Bildgebende Verfahren zur Diagnostik der kleinen Atemwege:
Neben diesen aufgeführten Methoden gibt es auch bildgebende Verfahren, welche herangezogen werden können, um Hinweise auf eine Störung in der Lungenperipherie zu erhalten:
- HRCT (High-resolution CT).

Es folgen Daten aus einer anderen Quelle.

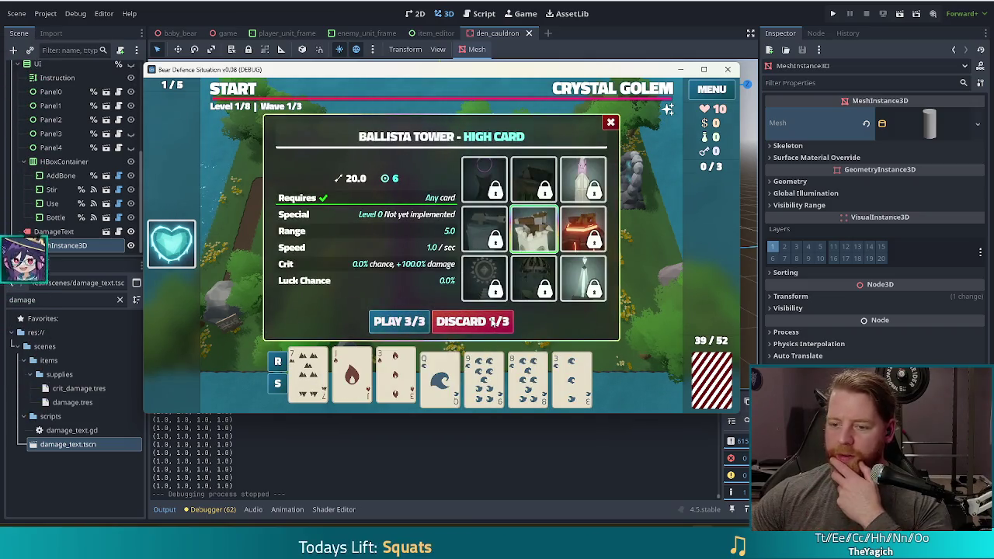
click(493, 321)
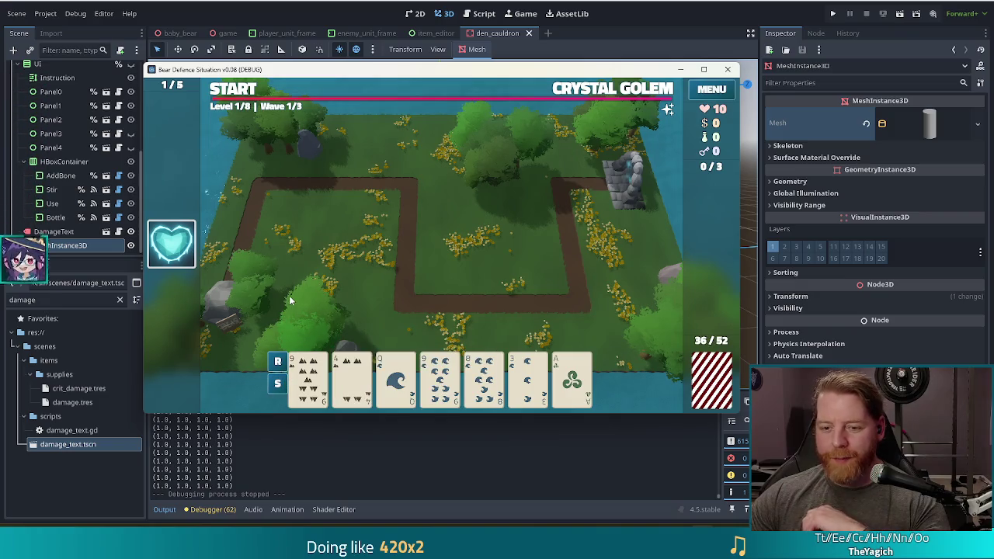
click(278, 361)
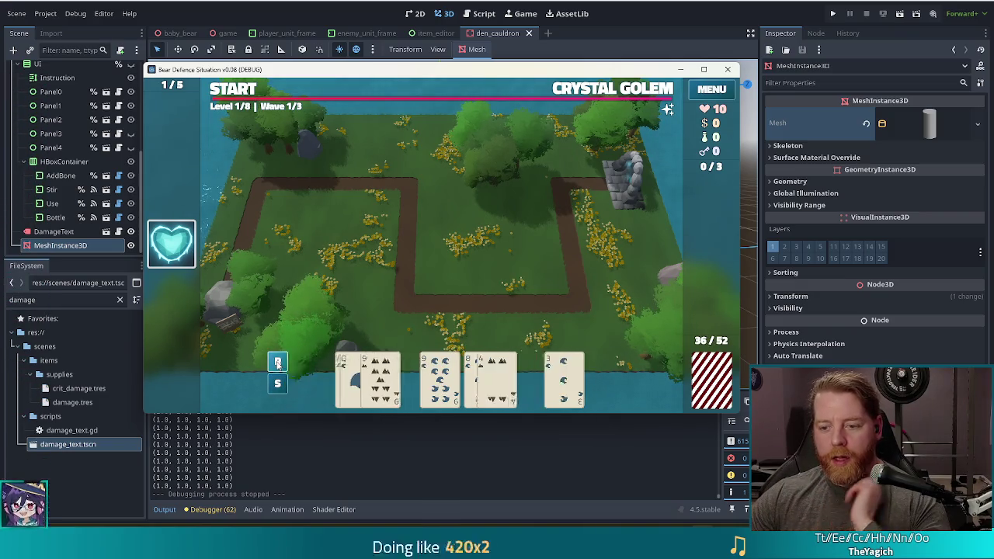
Step: Build two towers from the hand and place them side by side beside the path
click(396, 381)
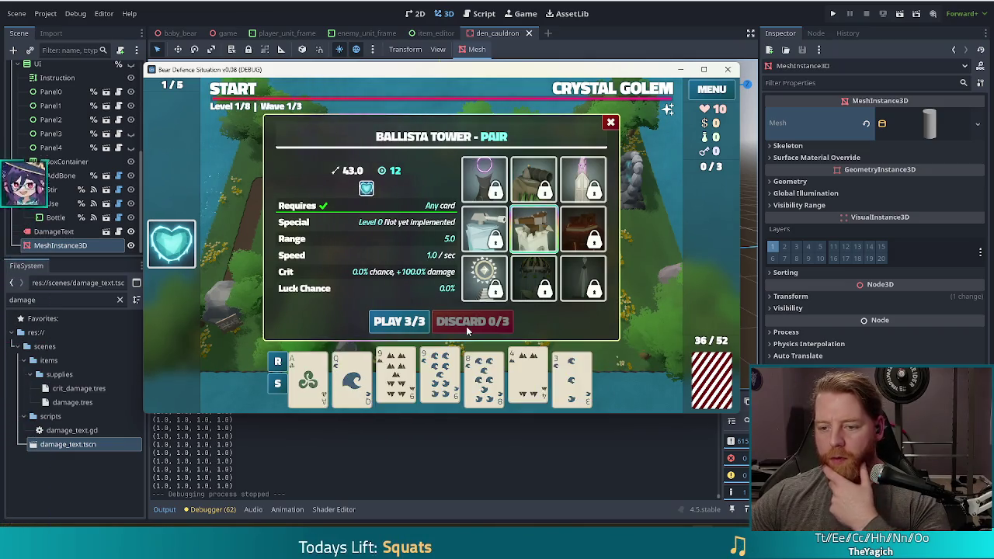
click(399, 321)
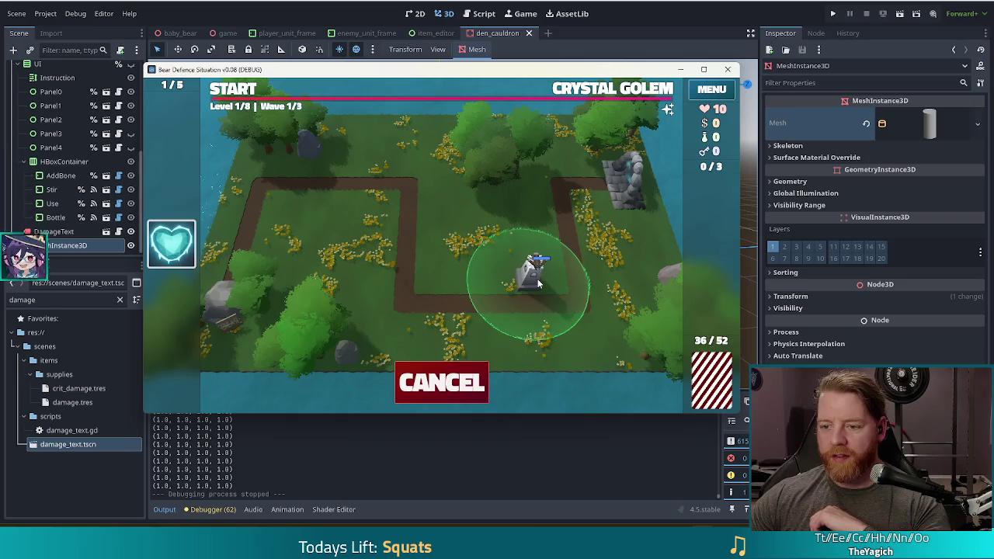
click(548, 281)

Aufgrund der begrenzten Auflösung ist eine direkte Visualisierung der kleinen Atemwege durch HRCT (High resolution CT) nicht möglich5. Allerdings erlaubt es die Visualisierung der großen und mittleren Atemwege (>2 – 2.5 mm im Durchmesser) sowie eine indirekte Beurteilung der kleinen Atemwege, indem beispielsweise „Air Trapping“ erfasst wird. Aufgrund der Strahlenbelastung und der damit verbundenen potentiellen Erhöhung des Krebsrisikos bleibt sein Einsatz limitiert⁴.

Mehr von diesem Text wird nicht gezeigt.